WORK REQUEST »
Look through the data below. Collect every line where the word "damage" occurs.

SUPPLIED MATERIAL »

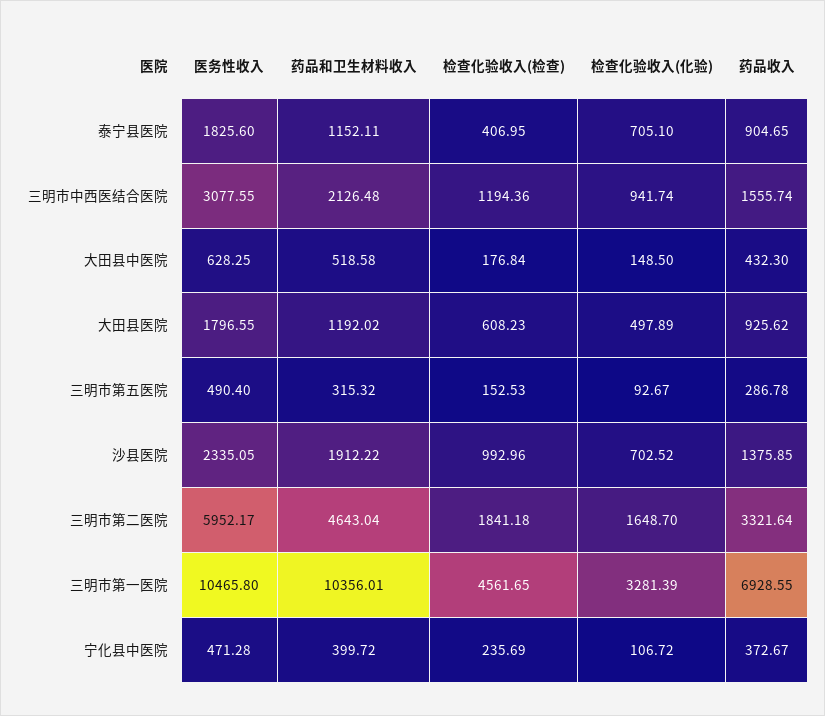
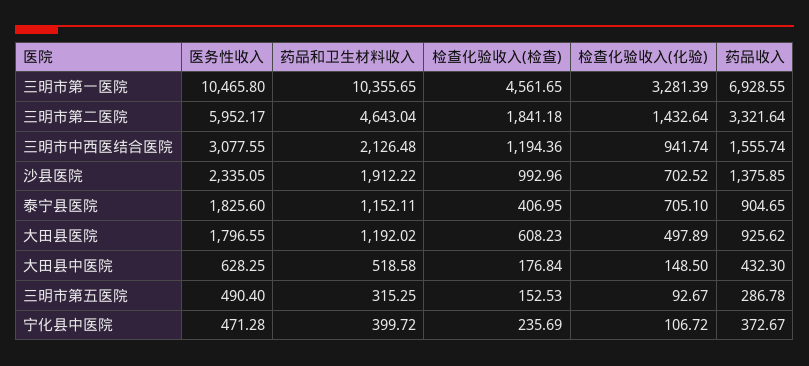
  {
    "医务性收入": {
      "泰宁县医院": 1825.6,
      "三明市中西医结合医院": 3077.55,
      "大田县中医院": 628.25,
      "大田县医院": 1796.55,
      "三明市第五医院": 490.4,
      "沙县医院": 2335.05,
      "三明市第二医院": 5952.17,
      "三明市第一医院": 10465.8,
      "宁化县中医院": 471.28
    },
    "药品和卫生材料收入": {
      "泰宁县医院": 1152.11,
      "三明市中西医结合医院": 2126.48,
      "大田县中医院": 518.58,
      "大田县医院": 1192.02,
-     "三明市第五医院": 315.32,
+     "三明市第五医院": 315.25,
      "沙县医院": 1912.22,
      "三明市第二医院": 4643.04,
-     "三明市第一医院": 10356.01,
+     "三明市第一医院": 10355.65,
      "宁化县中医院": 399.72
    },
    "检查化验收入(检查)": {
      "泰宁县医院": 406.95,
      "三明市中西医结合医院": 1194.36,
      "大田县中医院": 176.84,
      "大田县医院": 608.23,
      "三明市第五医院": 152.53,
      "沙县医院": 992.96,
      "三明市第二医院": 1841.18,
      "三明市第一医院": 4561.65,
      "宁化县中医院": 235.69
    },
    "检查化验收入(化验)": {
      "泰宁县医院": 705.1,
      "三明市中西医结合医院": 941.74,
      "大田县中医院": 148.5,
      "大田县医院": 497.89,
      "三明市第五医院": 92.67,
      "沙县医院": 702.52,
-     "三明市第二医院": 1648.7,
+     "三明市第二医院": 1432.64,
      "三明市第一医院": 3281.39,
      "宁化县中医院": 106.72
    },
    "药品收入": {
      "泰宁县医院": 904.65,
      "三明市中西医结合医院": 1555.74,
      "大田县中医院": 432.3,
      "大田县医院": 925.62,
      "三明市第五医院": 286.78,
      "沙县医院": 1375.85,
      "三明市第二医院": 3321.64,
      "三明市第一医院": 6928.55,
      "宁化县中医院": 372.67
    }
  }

...

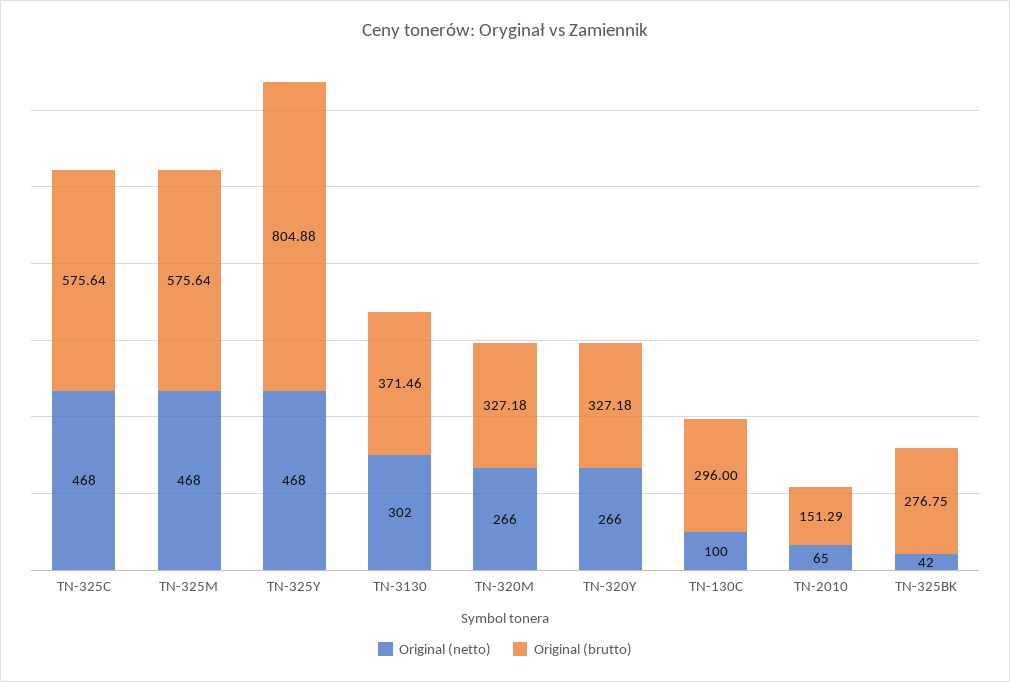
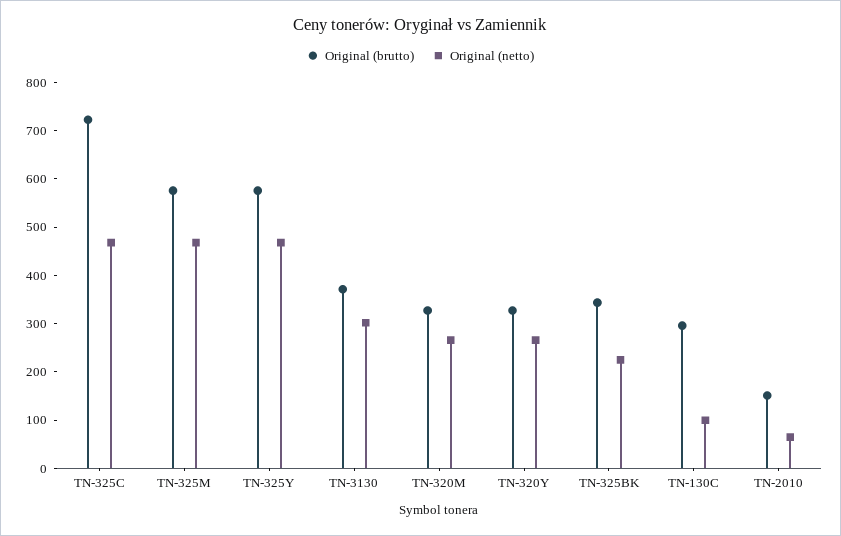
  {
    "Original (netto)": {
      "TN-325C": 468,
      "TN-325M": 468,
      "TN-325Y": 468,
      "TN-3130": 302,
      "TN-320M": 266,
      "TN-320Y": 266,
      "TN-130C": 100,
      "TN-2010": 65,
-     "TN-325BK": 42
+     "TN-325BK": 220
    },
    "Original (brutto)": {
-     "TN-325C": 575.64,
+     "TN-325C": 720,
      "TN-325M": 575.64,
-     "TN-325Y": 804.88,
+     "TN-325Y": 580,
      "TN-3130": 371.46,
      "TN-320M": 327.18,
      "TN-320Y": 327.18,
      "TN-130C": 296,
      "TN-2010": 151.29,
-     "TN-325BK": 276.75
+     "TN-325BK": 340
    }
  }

--

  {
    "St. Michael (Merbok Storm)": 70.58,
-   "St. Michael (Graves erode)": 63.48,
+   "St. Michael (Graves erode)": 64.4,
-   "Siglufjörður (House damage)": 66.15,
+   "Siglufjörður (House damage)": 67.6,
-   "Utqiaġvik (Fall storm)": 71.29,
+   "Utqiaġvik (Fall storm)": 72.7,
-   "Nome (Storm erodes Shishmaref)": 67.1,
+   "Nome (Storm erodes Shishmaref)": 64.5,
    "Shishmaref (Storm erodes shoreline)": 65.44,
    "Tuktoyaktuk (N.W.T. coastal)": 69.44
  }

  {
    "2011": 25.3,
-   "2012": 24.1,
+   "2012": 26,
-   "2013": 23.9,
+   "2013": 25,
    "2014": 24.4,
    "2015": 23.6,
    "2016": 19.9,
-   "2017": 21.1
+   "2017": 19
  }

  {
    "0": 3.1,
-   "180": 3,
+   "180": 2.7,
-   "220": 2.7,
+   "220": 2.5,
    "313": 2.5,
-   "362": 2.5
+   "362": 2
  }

OUTPUT FOR THIS EXERCISE »
-   "Siglufjörður (House damage)": 66.15,
+   "Siglufjörður (House damage)": 67.6,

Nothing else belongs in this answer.